Vuilnisman overbodig voor waterdicht geheugen


Warning: Undefined array key "bio" in /home/techwatch/domains/test.bits-chips.nl/public_html/wp-content/plugins/wpcodebox2/src/Runner/QueryRunner.php(126) : eval()'d code on line 13

Author:

Reading time: 7 minutes

Mozilla, de organisatie achter de Firefox-browser, werkte de afgelopen jaren aan een nieuwe programmeertaal, Rust genaamd. De grote belofte van de taal: de prestaties van C-software zonder geheugenfouten.

Wie de beschrijvingen van softwarepatches leest, komt met de regelmaat van de klok termen tegen als buffer overflow, double free en dangling pointer. Fouten met het geheugenbeheer staan met stip boven aan de lijst met oorzaken van beveiligingsproblemen in software. En als ze niet voor een beveiligingsprobleem zorgen, kunnen ze crashes en andere bugs veroorzaken.

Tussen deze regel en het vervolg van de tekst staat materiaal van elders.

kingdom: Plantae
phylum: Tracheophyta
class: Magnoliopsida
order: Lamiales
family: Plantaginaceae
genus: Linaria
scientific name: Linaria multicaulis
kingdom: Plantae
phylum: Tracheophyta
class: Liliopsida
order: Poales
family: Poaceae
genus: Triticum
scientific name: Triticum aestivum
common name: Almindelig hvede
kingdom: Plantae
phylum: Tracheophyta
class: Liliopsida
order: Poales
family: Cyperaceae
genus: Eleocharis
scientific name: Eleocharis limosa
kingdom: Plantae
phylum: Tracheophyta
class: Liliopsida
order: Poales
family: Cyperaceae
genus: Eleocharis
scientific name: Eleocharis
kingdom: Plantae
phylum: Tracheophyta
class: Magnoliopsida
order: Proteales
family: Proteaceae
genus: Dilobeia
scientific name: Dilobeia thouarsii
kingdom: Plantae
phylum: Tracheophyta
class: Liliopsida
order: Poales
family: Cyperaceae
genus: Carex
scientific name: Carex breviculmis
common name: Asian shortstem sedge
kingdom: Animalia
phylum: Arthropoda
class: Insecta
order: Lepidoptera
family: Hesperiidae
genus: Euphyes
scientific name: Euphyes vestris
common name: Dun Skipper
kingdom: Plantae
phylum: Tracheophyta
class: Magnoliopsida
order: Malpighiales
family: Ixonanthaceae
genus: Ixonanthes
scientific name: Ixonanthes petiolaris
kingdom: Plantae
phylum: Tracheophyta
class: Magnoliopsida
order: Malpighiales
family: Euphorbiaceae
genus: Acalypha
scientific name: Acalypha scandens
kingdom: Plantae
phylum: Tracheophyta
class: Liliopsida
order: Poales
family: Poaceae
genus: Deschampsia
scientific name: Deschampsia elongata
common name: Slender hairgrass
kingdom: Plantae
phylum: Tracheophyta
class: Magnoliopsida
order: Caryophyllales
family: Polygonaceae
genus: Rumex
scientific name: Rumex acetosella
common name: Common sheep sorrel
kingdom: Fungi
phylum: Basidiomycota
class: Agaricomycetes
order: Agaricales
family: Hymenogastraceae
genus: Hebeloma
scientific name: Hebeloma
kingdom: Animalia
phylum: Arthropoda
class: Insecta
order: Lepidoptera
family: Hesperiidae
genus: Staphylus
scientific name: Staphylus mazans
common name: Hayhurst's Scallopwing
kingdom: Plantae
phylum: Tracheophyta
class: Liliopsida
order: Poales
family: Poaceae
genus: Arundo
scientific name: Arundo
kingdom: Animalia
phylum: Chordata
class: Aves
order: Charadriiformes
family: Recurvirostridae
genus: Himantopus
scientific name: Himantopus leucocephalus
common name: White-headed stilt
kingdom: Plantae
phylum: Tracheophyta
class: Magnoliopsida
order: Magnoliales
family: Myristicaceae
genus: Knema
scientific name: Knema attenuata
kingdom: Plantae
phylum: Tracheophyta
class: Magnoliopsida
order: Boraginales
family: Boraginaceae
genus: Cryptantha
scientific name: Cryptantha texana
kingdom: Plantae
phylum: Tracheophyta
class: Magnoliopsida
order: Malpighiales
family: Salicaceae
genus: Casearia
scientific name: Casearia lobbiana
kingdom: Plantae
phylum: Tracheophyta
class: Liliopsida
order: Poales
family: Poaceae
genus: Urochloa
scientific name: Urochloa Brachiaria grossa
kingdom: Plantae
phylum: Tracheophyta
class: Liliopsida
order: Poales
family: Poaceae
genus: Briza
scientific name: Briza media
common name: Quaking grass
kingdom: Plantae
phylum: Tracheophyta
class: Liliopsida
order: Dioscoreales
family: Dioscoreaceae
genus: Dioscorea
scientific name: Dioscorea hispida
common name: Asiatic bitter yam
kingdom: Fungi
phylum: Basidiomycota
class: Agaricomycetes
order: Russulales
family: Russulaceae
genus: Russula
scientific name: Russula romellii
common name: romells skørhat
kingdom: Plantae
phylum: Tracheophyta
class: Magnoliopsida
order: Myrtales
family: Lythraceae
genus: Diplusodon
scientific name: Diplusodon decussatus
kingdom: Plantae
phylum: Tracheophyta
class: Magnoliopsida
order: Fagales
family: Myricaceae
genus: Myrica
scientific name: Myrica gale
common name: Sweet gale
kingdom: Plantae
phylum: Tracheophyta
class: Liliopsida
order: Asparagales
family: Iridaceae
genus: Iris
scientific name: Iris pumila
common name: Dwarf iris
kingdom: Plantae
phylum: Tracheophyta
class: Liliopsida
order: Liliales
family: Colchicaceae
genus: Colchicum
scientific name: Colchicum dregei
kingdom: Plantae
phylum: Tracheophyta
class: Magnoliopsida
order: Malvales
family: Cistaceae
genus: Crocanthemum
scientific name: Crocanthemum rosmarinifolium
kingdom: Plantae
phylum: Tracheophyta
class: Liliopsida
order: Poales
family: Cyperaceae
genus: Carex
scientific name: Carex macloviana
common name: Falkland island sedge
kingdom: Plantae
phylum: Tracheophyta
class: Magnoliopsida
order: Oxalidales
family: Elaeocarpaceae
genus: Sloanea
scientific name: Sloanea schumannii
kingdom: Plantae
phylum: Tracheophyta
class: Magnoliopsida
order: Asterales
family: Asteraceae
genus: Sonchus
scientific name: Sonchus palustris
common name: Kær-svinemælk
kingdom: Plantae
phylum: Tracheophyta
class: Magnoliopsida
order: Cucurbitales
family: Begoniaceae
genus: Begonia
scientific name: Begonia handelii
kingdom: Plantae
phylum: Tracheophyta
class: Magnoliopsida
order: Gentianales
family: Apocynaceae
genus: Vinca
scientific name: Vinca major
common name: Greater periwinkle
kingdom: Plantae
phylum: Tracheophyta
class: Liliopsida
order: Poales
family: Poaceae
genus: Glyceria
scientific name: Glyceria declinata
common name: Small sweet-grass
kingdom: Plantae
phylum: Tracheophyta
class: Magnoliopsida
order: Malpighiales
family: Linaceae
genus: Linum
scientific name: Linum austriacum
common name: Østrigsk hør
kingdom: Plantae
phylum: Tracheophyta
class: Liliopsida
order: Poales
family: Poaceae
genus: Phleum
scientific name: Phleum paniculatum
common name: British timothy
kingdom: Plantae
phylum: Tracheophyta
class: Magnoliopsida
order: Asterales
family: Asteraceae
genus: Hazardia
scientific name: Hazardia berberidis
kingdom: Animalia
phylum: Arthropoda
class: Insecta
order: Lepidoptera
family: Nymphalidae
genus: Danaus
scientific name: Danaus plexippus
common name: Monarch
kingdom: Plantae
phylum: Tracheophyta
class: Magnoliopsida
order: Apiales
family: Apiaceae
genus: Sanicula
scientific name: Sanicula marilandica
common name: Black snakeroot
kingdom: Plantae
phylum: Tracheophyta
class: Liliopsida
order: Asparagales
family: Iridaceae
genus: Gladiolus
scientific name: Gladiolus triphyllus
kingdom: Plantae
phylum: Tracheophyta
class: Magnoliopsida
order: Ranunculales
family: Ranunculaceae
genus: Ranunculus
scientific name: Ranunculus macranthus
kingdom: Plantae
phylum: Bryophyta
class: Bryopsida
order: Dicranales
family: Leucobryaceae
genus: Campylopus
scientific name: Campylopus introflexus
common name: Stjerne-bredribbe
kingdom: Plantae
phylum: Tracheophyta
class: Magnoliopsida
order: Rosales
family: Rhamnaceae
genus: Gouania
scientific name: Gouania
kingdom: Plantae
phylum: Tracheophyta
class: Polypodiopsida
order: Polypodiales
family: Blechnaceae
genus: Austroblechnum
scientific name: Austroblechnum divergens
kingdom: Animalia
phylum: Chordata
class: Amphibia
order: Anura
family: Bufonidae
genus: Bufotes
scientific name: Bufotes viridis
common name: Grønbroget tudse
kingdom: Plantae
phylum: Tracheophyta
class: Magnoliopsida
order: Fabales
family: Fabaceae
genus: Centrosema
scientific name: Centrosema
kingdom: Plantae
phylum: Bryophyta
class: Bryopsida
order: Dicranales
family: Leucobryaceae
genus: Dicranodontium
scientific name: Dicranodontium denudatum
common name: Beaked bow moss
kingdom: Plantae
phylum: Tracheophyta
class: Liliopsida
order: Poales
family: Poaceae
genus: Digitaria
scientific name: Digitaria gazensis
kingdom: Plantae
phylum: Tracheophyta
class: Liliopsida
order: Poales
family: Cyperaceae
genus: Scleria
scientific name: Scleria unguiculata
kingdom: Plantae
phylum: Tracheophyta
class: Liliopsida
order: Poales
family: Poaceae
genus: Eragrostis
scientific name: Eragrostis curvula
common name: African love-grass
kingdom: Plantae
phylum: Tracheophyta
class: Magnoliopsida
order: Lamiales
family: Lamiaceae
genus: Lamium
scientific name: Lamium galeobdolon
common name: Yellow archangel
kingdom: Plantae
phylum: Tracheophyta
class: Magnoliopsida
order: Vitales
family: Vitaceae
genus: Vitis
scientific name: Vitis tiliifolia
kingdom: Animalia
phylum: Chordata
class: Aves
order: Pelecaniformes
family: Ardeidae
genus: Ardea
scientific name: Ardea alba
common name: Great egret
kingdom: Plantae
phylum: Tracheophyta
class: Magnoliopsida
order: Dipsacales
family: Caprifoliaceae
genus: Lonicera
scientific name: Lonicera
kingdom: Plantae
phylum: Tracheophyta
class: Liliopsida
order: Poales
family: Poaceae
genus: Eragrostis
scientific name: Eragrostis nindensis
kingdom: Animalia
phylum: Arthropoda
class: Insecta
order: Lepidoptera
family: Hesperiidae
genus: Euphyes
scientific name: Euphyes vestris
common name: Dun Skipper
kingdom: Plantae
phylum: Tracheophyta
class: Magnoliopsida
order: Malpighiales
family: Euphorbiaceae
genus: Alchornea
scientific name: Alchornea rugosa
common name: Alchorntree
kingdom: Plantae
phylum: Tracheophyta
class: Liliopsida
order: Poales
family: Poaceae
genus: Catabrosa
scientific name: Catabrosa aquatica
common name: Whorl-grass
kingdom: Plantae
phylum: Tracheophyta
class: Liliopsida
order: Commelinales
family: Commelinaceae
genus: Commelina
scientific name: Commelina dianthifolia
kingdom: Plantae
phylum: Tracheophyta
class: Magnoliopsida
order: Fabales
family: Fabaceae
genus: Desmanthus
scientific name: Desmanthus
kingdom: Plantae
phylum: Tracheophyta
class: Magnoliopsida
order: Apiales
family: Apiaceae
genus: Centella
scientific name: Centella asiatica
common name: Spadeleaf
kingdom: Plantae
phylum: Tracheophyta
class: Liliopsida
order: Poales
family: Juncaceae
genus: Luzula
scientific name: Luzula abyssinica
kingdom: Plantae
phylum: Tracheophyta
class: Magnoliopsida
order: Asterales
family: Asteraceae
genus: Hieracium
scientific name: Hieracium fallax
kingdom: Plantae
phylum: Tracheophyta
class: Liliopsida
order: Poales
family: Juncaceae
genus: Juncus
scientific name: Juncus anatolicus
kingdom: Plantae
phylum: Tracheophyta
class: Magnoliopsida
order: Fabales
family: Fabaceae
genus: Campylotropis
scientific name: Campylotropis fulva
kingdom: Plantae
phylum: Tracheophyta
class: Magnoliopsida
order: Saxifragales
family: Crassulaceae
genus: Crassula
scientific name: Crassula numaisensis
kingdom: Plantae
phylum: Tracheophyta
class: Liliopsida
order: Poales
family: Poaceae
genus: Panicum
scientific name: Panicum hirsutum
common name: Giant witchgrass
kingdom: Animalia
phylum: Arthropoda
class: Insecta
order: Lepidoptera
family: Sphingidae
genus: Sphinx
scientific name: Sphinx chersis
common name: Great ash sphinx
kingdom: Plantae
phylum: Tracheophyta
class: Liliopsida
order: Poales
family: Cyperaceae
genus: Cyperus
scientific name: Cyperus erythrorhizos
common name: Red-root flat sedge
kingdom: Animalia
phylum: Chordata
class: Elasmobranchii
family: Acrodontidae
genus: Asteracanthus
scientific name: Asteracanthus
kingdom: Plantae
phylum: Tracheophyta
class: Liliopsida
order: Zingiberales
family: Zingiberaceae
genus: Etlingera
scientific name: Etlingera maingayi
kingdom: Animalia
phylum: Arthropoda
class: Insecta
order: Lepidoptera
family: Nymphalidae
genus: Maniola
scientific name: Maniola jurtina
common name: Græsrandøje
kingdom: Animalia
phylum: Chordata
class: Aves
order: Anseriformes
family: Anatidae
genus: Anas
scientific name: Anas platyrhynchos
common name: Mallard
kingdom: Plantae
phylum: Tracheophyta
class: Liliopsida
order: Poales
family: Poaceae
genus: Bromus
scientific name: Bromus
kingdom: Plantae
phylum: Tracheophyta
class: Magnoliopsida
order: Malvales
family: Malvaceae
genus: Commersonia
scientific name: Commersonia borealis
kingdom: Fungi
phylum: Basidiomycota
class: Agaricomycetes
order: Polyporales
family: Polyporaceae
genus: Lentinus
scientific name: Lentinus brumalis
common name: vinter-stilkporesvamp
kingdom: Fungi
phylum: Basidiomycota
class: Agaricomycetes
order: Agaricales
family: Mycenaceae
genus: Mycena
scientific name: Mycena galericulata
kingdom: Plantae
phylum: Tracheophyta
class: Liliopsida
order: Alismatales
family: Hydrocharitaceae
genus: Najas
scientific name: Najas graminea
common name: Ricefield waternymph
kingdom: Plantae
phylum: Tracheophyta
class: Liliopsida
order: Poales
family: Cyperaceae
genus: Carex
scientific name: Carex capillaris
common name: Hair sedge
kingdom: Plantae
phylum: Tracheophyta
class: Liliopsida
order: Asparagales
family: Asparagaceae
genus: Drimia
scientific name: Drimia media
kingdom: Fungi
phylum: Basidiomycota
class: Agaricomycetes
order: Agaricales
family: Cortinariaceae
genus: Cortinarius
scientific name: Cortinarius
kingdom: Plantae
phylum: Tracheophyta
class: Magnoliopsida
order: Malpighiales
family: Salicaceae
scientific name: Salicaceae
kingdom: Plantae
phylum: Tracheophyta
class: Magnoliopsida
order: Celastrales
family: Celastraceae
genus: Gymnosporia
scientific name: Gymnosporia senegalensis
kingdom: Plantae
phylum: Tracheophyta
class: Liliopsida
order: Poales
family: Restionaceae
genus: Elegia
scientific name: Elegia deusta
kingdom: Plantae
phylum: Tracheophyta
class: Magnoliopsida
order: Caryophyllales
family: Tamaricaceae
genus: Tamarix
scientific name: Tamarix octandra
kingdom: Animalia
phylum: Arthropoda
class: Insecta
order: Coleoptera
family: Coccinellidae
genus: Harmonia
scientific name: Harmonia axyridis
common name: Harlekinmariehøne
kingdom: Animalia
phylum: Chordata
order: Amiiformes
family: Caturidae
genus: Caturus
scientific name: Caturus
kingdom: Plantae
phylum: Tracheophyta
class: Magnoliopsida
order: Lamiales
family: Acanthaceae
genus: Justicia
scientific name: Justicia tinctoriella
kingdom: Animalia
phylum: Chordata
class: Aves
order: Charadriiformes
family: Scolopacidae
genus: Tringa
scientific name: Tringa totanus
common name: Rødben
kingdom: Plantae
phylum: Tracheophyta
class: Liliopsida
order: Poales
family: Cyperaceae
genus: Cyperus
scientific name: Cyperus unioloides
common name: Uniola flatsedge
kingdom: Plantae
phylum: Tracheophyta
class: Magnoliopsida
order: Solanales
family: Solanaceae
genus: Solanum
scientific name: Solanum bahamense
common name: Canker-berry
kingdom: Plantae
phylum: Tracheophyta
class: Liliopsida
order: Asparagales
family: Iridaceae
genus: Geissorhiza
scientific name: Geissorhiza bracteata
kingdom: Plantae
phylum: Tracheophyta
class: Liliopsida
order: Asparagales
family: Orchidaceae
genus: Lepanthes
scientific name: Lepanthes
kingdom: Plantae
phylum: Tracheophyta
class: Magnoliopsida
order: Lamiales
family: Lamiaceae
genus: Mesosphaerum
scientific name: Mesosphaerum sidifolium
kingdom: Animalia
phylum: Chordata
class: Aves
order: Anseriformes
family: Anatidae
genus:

Het is dus niet zo gek dat programmeertalen als C#, Java, Javascript en Python kiezen voor automatisch geheugenbeheer. Maar dit kan weer grote impact hebben op de prestaties of het geheugengebruik van een systeem. Automatisch geheugenbeheer is daarmee een van de vele splijtzwammen in de software-industrie, met uitgesproken voor- en tegenstanders.

Van tijd tot tijd duikt er daarom een wel een aanpak op die de voordelen van beide technieken probeert te combineren, de een wat serieuzer dan de ander. De programmeertaal Rust is zo’n serieuze poging. De ontwikkeling ervan staat onder leiding van Mozilla, de organisatie achter de Firefox-webbrowser. Na drie jaar serieus sleutelen verschijnt half mei de 1.0-versie, waarmee Mozilla de taal voldoende uitgekristalliseerd acht om ermee aan de slag te gaan.

De belangrijkste eigenschap van Rust is ‘memory safety without garbage collection’. Rust-software elimineert fouten in geheugenbeheer, maar dat gaat gepaard zonder overhead en de programmeur houdt het roer stevig in handen. Mozilla heeft het dan ook over een systeemtaal; ook low-level systeemsoftware kan met Rust worden geschreven.

Veiligheidsproblemen door bugs in het geheugenbeheer, Mozilla wil er eigenlijk van af. De organisatie hoopt dat haar programmeertaal Rust de oplossing biedt. Of het zover komt, moet echter de komende jaren blijken.

Om het doel van memory safety te verkrijgen, zijn maatregelen op verschillende vlakken nodig. Die zijn niet allemaal nieuw. Bufferoverflows worden bijvoorbeeld bestreden met standaard klassen voor constructies als arrays, die toegang tot een element checken. Deze aanpak kan ook worden toegepast in traditionele talen – met de kanttekening dat de aanpak in Rust niet meer optioneel is.

Wat de taal bijzonder maakt, is de eigenschap dat een geheugenlocatie altijd een expliciete eigenaar moet hebben. Dat moet alle veelvoorkomende problemen oplossen die kleven aan een van de fundamentele componenten van C-gebaseerde talen: pointers. Het is bijna ondenkbaar om in een dergelijke taal software te schrijven die niet ergens een verwijzing naar een geheugenadres gebruikt om grote datastructuren uit te wisselen of efficiënte dynamische lijsten te maken, om maar wat te noemen.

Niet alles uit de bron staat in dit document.